Opinion
Civ. No. 98-1803(2), SECTION "L".
February 3, 2000.
Before the Court is plaintiff's motion to amend the judgment pursuant to Rule 59(e) of the Federal Rules of Civil Procedure. For the following reasons, the motion is DENIED.
Donahue moves to alter or amend the judgment entered by the Court on January 6, 2000 in favor of Occidental Chemical Corp. ("Occidental"). Plaintiff's motion is properly filed under Rule 59(e) because it was received on January 20, 2000, within ten days of the entry of the judgment. When a period of time prescribed by a Federal Rule of Civil Procedure is fewer than eleven days, Rule 6 requires that the Court exclude Saturdays, Sundays, and legal holidays from the computation of the time elapsed. Fed.R.Civ.P. 6. Because Donahue submitted his motion within ten weekdays of the Court's ruling, the Court will consider the motion a Rule 59 request. See Lavespere v. Niagara Mach. Tool Works, Inc., 910 F.2d 167, 173 (5th Cir. 1990) (holding that a motion to alter or amend a judgment served within ten days of the judgment falls under Rule 59(e) while a motion made after ten days fall under Rule 60(b)), abrogated on other grounds, Little v. Liquid Air Corp., 37 F.3d 1069, 1075 n. 14 (5th Cir. 1994) (en banc).

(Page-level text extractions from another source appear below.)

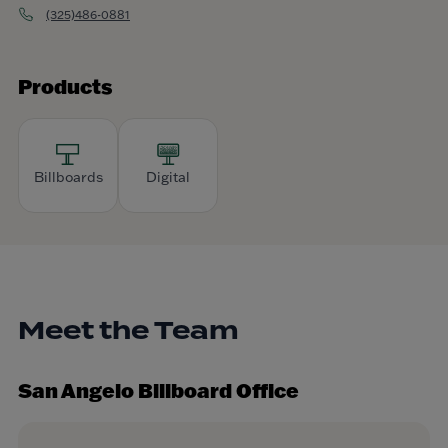
(325)486-0881
Products
Billboards
Digital
Meet the Team
San Angelo Billboard Office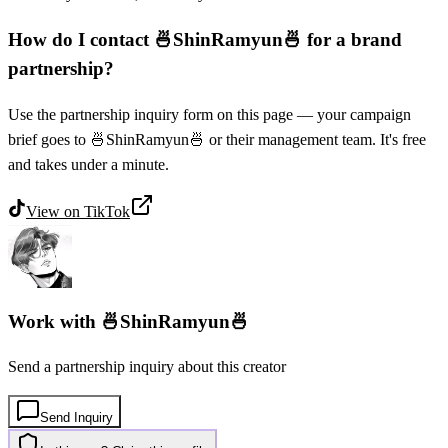
How do I contact 🍜ShinRamyun🍜 for a brand
partnership?
Use the partnership inquiry form on this page — your campaign
brief goes to 🍜ShinRamyun🍜 or their management team. It's free
and takes under a minute.
View on
TikTok
Work with
🍜ShinRamyun🍜
Send a partnership inquiry about this creator
Send Inquiry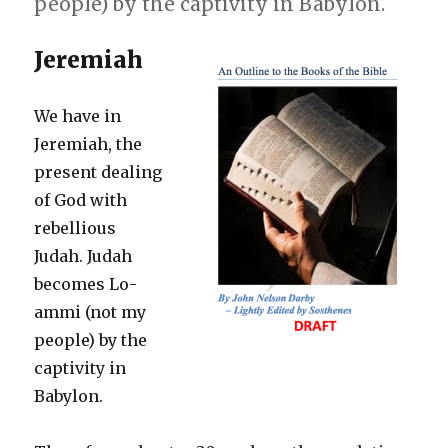
people) by the captivity in Babylon.
Jeremiah
We have in
Jeremiah, the
present dealing
of God with
rebellious
Judah. Judah
becomes Lo-
ammi (not my
people) by the
captivity in
Babylon.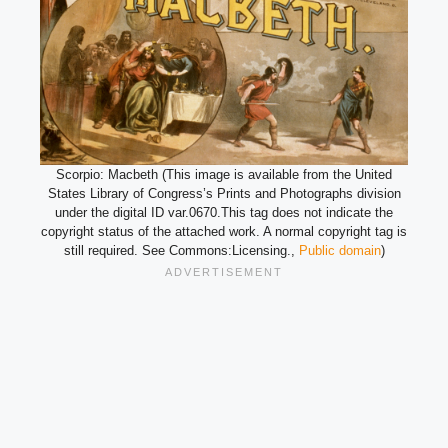
Scorpio: Macbeth (This image is available from the United
States Library of Congress’s Prints and Photographs division
under the digital ID var.0670.This tag does not indicate the
copyright status of the attached work. A normal copyright tag is
still required. See Commons:Licensing.,
Public domain
)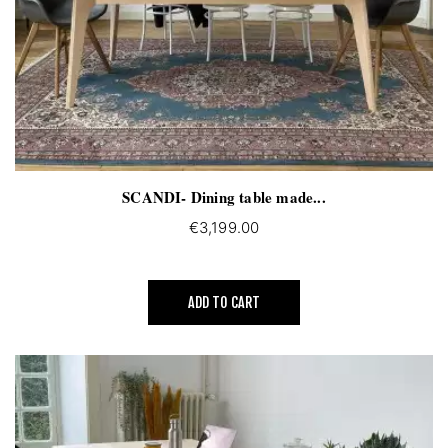
SCANDI- Dining table made...
€3,199.00
ADD TO CART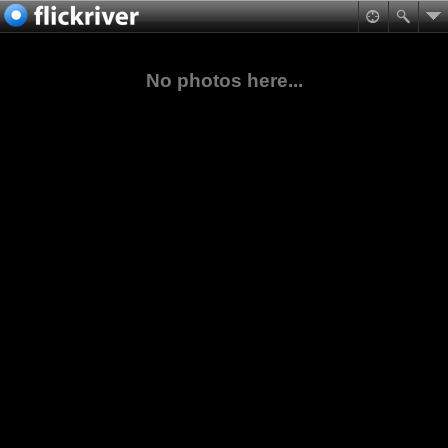
No photos here...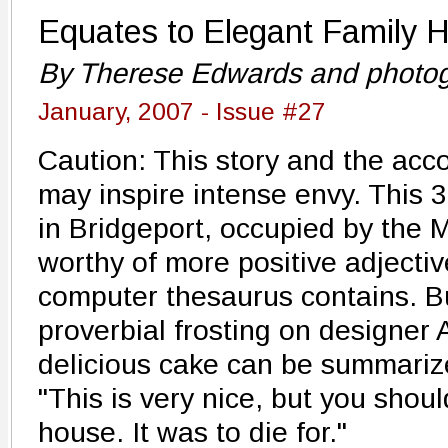
Equates to Elegant Family H
By Therese Edwards and photog
January, 2007 - Issue #27
Caution: This story and the ac
may inspire intense envy. This 
in Bridgeport, occupied by the M
worthy of more positive adjecti
computer thesaurus contains. B
proverbial frosting on designer 
delicious cake can be summariz
"This is very nice, but you shou
house. It was to die for."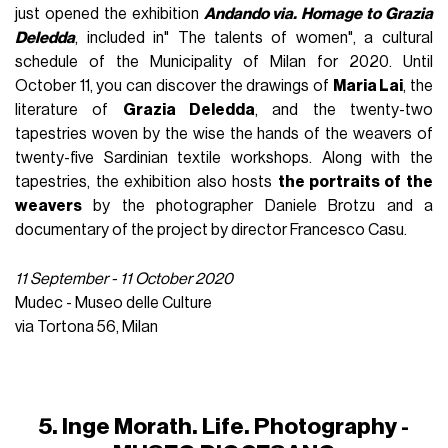
just opened the exhibition
Andando via. Homage to Grazia
Deledda
, included in" The talents of women", a cultural
schedule of the Municipality of Milan for 2020. Until
October 11, you can discover the drawings of
Maria Lai
, the
literature of
Grazia Deledda
, and the twenty-two
tapestries woven by the wise the hands of the weavers of
twenty-five Sardinian textile workshops. Along with the
tapestries, the exhibition also hosts
the portraits of the
weavers
by the photographer Daniele Brotzu and a
documentary of the project by director Francesco Casu.
11 September - 11 October 2020
Mudec - Museo delle Culture
via Tortona 56, Milan
5. Inge Morath. Life. Photography -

Rule 59(e) affords the Court significant discretion when deciding whether to alter or amend its judgment. Id. at 174. The Court has discretion, although not unlimited, to balance the need for finality against the need for justice by considering several factors. Id.
The Court should consider among other things, the reasons for the moving party's default, the importance of the omitted evidence to the moving party's case, whether the evidence was available to the non-movant before she responded to the summary judgment motion, and the likelihood that the nonmoving party will suffer unfair prejudice if the case is reopened.Id. The need for justice generally favors a Rule 59(e) motion only when the moving party demonstrates a mistake of law or fact or presents newly discovered evidence that was previously unavailable. See Stephens v. Witco Corp., 1998 WL 426214, at *1 (E.D.L.A. July 24, 1998). The Court may also consider whether a new trial is required to "prevent manifest injustice." See Tauzier v. Dodge, 1998 WL 458184, at *1 (E.D.L.A. Aug. 4, 1998). A Rule 59(e) motion, however, cannot be used to relitigate issues with new arguments that could and should have been presented before the judgment was rendered. See Simon v. United States, 891 F.2d 1154, 1159 (5th Cir. 1990); Tauzier, 1998 WL 458184, at *1.
Donahue argues in his motion that he has been denied access to data, depositions, and records that he requested during discovery. The record does not support Donahue's contention. During the prosecution of this case Mr. Donahue has been represented by at least three attorneys. His various attorneys had the opportunity to proceed with discovery and to bring to this court's attention any failure by Occidental to produce relevant documents or witnesses. If Occidental engaged in inappropriate behavior during the discovery period the proper procedure would have been for Donahue's counsel to file a motion with this Court to compel discovery. It is inappropriate to use a motion to amend the judgment pursuant to Rule 59(e) as a vehicle to remedy perceived deficiencies in the discovery process.
Specifically, Donahue argues that Occidental's counsel was unwilling to negotiate a date or time to depose Dr. Charles Freed. Dr. Freed was at no time an employee of Occidental and thus it had no obligation or ability to produce him for a deposition. Moreover, Donahue has failed to demonstrate how the information allegedly withheld during the discovery period would demonstrate either a mistake of law or fact. Donahue fails to establish that there has been a mistake of law or fact, newly discovered evidence, or that a new trial is necessary to prevent manifest injustice. Therefore, plaintiff's motion to amend the judgment is DENIED.
MINUTE ENTRY FEBRUARY 1, 2000 SCHWARTZ, J.